Copy each line of the data below in which the word "bowl" can be found.

DATA EXTRACTS: Begin

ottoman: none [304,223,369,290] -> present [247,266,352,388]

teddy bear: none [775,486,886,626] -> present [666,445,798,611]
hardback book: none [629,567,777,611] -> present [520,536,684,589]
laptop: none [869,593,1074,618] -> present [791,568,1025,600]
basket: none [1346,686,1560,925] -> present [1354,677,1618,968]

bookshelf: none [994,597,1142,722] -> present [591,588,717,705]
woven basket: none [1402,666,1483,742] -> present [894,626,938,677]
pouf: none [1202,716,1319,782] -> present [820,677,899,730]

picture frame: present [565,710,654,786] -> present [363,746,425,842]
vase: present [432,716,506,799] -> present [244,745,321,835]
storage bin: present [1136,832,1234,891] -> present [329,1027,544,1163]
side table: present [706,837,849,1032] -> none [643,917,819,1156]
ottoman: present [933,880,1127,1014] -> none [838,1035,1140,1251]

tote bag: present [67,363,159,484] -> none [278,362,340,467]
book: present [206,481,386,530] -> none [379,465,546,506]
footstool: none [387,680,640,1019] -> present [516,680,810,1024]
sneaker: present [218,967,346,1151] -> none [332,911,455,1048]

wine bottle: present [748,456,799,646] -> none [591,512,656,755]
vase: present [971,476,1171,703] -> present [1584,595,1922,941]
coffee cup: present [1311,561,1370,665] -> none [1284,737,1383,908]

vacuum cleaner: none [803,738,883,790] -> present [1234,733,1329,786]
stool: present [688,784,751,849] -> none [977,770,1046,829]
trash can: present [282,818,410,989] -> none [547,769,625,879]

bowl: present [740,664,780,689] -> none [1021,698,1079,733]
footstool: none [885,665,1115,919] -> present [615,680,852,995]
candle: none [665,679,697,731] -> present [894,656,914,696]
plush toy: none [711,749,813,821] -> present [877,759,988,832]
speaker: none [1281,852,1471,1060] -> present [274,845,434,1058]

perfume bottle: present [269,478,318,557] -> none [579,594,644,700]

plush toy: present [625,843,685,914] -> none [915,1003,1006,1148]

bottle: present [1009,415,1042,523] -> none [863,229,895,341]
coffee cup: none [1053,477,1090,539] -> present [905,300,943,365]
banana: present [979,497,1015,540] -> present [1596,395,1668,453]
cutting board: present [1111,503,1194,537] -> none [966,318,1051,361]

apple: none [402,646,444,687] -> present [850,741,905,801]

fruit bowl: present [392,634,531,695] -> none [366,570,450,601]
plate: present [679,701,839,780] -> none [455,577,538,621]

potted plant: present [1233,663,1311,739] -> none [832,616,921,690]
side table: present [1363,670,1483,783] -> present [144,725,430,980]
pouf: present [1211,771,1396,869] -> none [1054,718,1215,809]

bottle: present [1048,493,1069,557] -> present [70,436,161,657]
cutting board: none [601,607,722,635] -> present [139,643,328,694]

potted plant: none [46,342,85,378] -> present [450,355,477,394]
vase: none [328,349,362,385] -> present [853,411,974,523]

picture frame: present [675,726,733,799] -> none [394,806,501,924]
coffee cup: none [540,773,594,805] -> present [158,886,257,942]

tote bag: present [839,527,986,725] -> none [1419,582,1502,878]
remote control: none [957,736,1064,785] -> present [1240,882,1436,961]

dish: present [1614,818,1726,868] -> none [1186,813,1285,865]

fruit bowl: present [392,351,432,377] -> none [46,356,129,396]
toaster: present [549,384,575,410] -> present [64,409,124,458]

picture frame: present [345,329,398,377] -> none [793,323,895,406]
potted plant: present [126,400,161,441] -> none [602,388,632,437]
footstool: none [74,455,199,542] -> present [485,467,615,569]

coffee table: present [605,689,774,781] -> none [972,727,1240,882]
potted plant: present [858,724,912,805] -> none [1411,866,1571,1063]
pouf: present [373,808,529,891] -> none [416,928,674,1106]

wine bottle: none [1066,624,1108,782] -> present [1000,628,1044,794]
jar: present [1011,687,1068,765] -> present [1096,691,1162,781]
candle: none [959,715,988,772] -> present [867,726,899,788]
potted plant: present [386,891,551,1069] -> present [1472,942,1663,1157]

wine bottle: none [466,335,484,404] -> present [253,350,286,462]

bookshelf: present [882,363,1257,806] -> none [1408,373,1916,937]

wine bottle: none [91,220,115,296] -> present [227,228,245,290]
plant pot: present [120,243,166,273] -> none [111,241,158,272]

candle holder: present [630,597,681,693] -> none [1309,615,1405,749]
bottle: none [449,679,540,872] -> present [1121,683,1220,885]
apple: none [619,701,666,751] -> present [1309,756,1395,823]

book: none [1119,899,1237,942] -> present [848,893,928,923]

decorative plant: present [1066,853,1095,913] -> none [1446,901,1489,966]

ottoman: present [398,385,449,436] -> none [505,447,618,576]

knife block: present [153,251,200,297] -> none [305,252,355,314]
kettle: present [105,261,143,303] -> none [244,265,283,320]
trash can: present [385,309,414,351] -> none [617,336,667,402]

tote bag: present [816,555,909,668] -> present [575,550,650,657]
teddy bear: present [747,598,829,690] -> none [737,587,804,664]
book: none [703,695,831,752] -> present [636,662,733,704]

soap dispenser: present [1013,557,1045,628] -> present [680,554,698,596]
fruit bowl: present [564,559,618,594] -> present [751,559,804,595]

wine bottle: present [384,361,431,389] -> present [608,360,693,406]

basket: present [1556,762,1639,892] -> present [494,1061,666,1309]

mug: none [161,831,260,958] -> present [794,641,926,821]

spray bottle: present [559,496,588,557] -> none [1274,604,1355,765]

DATA EXTRACTS: End

RESPONSE TO THE EXERCISE
bowl: present [740,664,780,689] -> none [1021,698,1079,733]
fruit bowl: present [392,634,531,695] -> none [366,570,450,601]
fruit bowl: present [392,351,432,377] -> none [46,356,129,396]
fruit bowl: present [564,559,618,594] -> present [751,559,804,595]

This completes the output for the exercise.